Description of the task: Could you convert every row below into a JSON list of strings, one string per line, with blank lines and the pictures left out?

Data for this exercise:
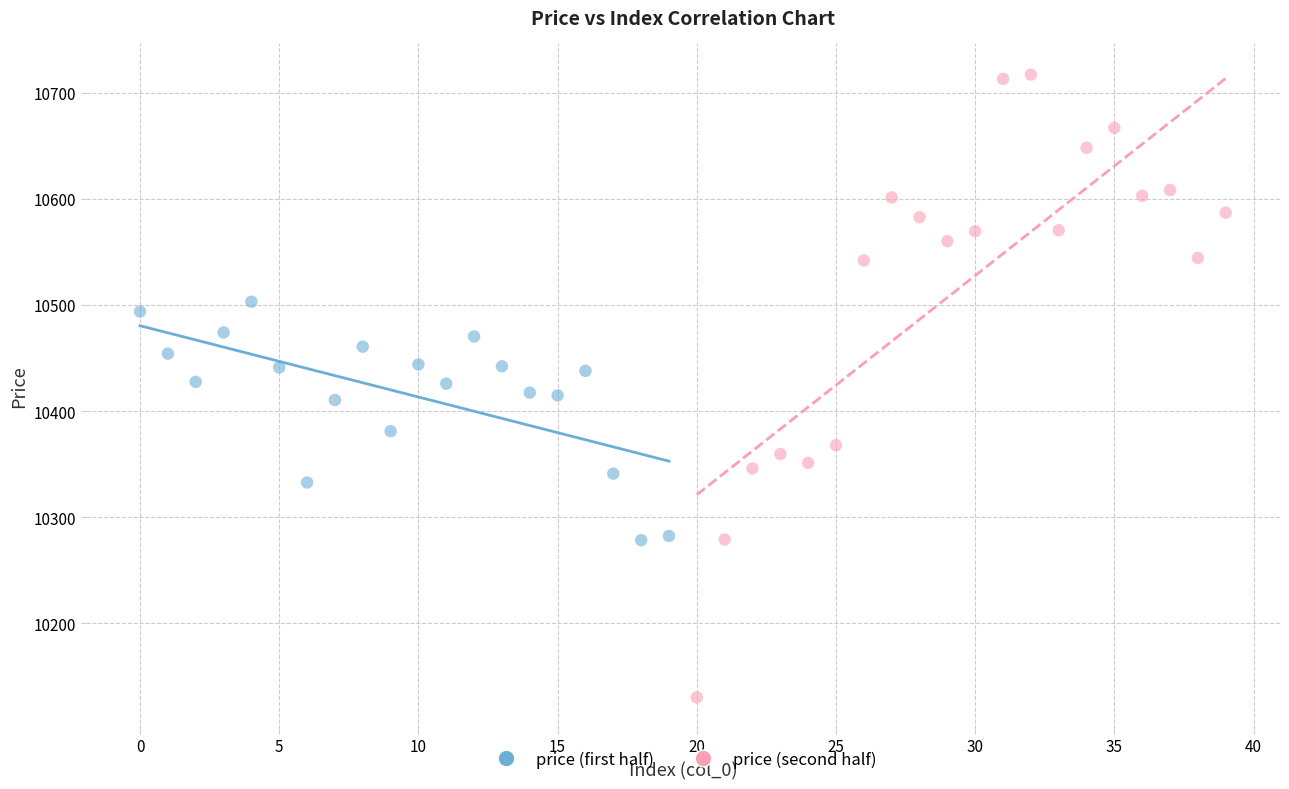

Which series reaches the maximum Y coordinate?

price (second half)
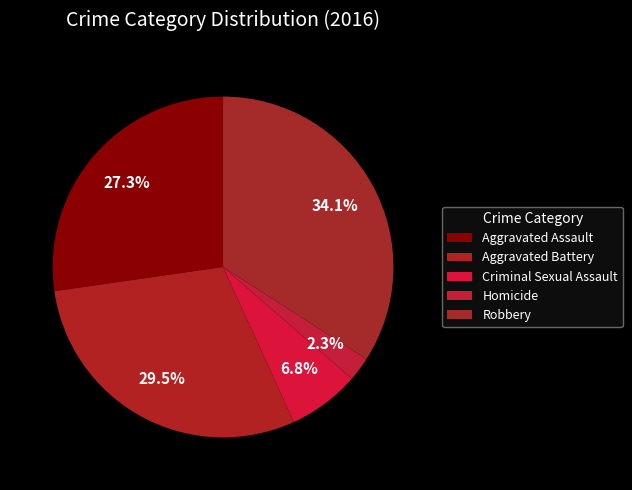

Rank the categories by value from highest to lowest.

Robbery, Aggravated Battery, Aggravated Assault, Criminal Sexual Assault, Homicide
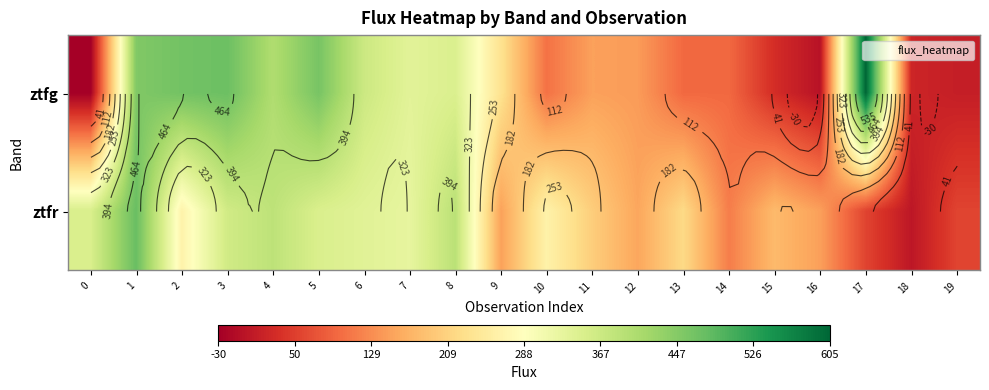

What is the sum of all ztfr values?

4776.2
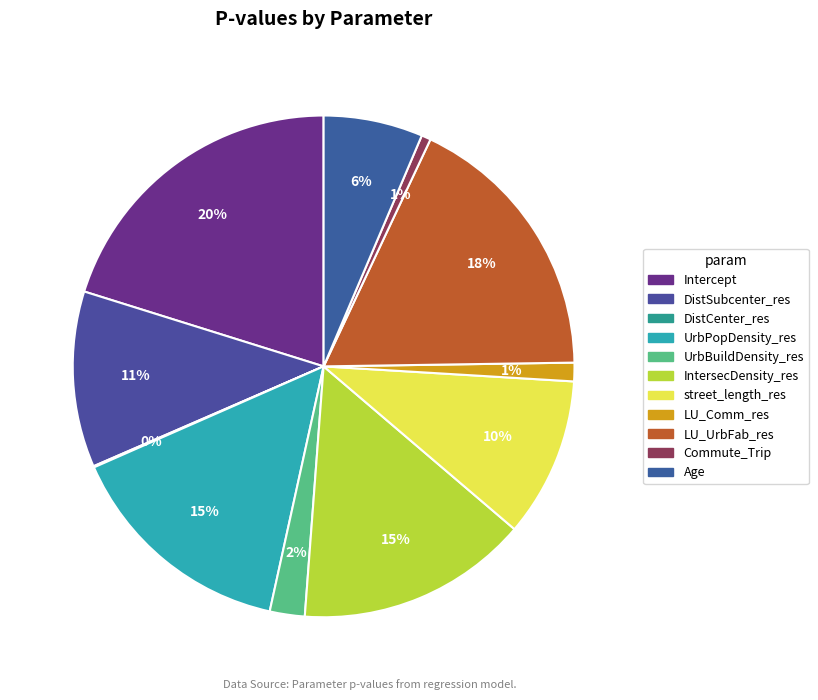

Does street_length_res account for over 50% of the chart?

No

Solution to this task:
[
  "Which series reaches the maximum Y coordinate?",
  "price (second half)",
  "Rank the categories by value from highest to lowest.",
  "Robbery, Aggravated Battery, Aggravated Assault, Criminal Sexual Assault, Homicide",
  "What is the sum of all ztfr values?",
  "4776.2",
  "Does street_length_res account for over 50% of the chart?",
  "No"
]